WiMAX developers entering smart grid market

Major players including General Electric and Intel are testing WiMAX as a smart grid communications platform. Start-up companies like Grid Net are using it as well. Now Alvarion has become a smart grid technology developer. It is a natural move for the WiMAX networking gear manufacturer.
WiMAX, or Worldwide Interoperability for Microwave Access, was first developed by the WiMAX Forum that formed in June of 2001 and is designed to wirelessly transmit data at high speeds to distances of up to one mile. Alvarion is the largest developer of WiMAX products in the world with over 250 commercial deployments worldwide.

Still the WiMAX market is relatively small by comparison – at the end of 2008 it fetched $275 million and the number of subscribers numbered 3.9 million. Analysts expect this market to swell to 85 million subscribers by 2014.
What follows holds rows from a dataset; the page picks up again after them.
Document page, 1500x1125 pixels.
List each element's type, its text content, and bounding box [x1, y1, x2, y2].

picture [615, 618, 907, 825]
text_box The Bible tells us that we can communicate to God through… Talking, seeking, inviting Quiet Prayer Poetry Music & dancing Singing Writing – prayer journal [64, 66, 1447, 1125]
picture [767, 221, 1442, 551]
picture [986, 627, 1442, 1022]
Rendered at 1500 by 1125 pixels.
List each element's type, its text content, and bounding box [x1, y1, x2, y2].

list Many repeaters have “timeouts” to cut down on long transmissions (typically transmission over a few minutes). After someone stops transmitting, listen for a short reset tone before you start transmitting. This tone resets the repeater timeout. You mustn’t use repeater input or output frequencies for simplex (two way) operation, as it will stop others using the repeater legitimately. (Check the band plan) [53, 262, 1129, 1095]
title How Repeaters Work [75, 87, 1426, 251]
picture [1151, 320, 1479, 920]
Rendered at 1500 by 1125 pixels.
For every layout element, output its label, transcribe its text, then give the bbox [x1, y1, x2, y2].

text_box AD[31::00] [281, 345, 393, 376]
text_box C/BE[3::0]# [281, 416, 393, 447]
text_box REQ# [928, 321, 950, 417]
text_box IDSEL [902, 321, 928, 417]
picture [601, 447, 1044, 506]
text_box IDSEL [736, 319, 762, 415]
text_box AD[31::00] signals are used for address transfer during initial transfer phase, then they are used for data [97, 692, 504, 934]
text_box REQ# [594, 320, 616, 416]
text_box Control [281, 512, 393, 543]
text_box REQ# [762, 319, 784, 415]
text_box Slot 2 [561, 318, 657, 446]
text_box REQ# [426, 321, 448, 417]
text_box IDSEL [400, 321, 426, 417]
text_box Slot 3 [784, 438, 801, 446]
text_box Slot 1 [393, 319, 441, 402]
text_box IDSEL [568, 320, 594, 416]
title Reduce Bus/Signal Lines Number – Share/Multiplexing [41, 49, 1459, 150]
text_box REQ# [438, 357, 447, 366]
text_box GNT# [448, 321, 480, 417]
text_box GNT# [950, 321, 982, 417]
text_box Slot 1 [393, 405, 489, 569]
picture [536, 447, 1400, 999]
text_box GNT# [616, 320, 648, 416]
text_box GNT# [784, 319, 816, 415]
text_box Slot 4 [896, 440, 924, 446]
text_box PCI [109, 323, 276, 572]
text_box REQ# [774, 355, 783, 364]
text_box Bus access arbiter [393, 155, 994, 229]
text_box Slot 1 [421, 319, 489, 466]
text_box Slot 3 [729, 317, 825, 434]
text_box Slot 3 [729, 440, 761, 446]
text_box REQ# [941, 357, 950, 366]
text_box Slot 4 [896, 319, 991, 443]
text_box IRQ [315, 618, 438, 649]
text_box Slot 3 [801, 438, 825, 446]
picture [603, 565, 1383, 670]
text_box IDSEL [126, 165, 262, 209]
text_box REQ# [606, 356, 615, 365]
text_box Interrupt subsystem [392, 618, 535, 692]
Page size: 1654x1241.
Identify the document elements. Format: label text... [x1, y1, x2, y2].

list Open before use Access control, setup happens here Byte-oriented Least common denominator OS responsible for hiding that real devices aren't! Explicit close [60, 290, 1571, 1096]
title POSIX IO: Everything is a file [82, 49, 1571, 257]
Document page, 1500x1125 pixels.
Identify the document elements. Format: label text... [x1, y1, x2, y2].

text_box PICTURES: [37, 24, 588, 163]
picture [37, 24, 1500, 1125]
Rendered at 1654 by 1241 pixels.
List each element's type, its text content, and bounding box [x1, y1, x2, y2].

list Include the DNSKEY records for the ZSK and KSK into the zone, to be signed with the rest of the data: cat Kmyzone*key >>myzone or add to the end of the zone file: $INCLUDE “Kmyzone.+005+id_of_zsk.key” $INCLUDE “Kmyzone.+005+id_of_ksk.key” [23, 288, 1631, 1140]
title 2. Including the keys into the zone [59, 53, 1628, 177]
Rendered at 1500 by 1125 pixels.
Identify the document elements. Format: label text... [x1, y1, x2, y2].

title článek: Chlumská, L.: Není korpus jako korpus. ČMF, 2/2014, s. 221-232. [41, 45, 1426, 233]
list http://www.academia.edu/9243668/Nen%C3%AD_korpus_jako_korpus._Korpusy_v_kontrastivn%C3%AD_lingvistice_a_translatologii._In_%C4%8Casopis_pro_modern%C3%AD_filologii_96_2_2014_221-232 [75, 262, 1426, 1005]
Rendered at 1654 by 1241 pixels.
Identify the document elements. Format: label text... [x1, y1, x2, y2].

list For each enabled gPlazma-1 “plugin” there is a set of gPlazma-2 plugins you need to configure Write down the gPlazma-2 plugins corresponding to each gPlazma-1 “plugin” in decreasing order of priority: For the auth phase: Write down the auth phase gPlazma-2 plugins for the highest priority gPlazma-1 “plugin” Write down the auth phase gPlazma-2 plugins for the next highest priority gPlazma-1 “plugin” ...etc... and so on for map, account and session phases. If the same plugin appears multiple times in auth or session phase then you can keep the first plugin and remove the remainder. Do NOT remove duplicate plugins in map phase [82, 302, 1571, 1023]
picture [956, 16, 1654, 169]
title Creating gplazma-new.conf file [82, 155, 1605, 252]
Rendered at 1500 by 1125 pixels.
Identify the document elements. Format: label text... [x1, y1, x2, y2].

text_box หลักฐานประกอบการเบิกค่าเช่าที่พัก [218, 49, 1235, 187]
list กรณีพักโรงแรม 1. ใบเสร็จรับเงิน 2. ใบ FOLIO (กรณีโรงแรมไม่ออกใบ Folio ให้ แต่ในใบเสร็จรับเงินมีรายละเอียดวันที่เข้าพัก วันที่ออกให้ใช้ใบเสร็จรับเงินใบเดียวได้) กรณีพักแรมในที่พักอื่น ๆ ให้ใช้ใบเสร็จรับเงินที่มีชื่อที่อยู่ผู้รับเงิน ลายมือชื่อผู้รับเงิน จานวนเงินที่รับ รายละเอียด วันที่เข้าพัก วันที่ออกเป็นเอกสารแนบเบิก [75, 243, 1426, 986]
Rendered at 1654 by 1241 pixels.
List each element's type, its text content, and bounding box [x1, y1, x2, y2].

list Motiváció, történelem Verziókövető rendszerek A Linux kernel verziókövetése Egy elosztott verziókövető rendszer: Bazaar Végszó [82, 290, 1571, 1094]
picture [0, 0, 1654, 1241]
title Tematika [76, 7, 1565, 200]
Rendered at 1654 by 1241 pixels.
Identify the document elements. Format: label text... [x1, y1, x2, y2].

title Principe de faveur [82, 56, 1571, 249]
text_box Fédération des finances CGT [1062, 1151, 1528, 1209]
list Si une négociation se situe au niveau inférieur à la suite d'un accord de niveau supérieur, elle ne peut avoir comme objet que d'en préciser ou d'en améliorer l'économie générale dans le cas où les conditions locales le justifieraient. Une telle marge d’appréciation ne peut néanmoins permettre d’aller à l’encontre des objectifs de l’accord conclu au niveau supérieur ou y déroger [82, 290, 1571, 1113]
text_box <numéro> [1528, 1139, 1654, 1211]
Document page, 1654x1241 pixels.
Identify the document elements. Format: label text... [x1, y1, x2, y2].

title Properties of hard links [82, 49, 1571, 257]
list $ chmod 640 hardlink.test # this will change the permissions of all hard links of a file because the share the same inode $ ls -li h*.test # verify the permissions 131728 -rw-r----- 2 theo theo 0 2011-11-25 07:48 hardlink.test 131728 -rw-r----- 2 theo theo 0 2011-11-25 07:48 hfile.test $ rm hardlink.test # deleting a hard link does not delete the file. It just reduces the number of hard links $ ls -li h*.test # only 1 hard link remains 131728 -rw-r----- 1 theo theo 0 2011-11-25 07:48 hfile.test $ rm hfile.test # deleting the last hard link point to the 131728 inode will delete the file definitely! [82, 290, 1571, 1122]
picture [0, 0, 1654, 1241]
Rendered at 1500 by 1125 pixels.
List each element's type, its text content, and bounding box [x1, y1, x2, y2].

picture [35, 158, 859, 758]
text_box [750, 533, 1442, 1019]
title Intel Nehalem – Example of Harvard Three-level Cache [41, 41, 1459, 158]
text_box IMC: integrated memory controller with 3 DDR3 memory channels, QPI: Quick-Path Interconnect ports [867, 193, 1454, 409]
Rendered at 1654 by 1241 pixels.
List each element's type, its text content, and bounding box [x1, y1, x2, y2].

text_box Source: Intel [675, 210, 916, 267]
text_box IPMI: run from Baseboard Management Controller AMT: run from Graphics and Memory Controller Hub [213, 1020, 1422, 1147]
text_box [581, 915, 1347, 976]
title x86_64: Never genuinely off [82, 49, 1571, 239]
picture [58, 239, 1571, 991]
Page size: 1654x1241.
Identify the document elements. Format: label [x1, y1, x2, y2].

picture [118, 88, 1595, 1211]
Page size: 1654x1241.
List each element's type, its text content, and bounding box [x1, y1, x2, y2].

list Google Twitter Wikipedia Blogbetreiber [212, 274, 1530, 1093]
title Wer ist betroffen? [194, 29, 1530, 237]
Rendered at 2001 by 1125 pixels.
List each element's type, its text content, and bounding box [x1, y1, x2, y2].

According to Alvarion vice president Ashish Sharma, the company has played a part in a number of smart meter pilot projects. The company’s hardware has been used to compile data transmitted from smart meters and communicate it back to the utility company. In an interview with Reuters, Sharma couldn’t name specific participants in the projects but added that the companies should be named shortly. Sharma explained that Alvarion devices have also been used to help utilities regulate power and cut off access in emergency situations.

These pilot projects may be Alvarion’s first forays into smart grid development but the company has worked with utilities before. Power suppliers such as Elro in Denmark and ICE in Costa Rica have used its WiMAX gear to provide broadband Internet services to customers in addition to electricity and natural gas service.

The major advantage to using WiMAX as a smart grid protocol is its status an open platform. Since the system is not proprietary expensive licensing rights are not involved. With GE and Intel building upon the platform economies of scale will develop. As the technology becomes more popular it will become a very cost-effective option for cash-strapped utility companies. Grid Net’s Ray Bell expects WiMAX chipsets to fall from the current price of $36 to around $12 within a year. Six months after that Bell believes the chipsets could be priced between $6 and $8.

Critics of WiMAX point out that there is currently not a nationwide network using the protocol in the United States. However, Clearwire and Sprint – the original developers of WiMAX – have been slowly constructing one. Sharma doesn’t think the absence of a national WiMAX network will hinder smart grid development. He says utilities prefer to own their infrastructure.

Full Spectrum, another start-up company, agrees with Sharma. The company is manufacturing WiMAX equipment that handles power distribution at the point where it is distributed to substations, unlike Alvarion which concentrates on the collection point. Grid Net plans to sell software that supports WiMAX to utilities that own their own networks and to the national WiMAX network once it becomes available.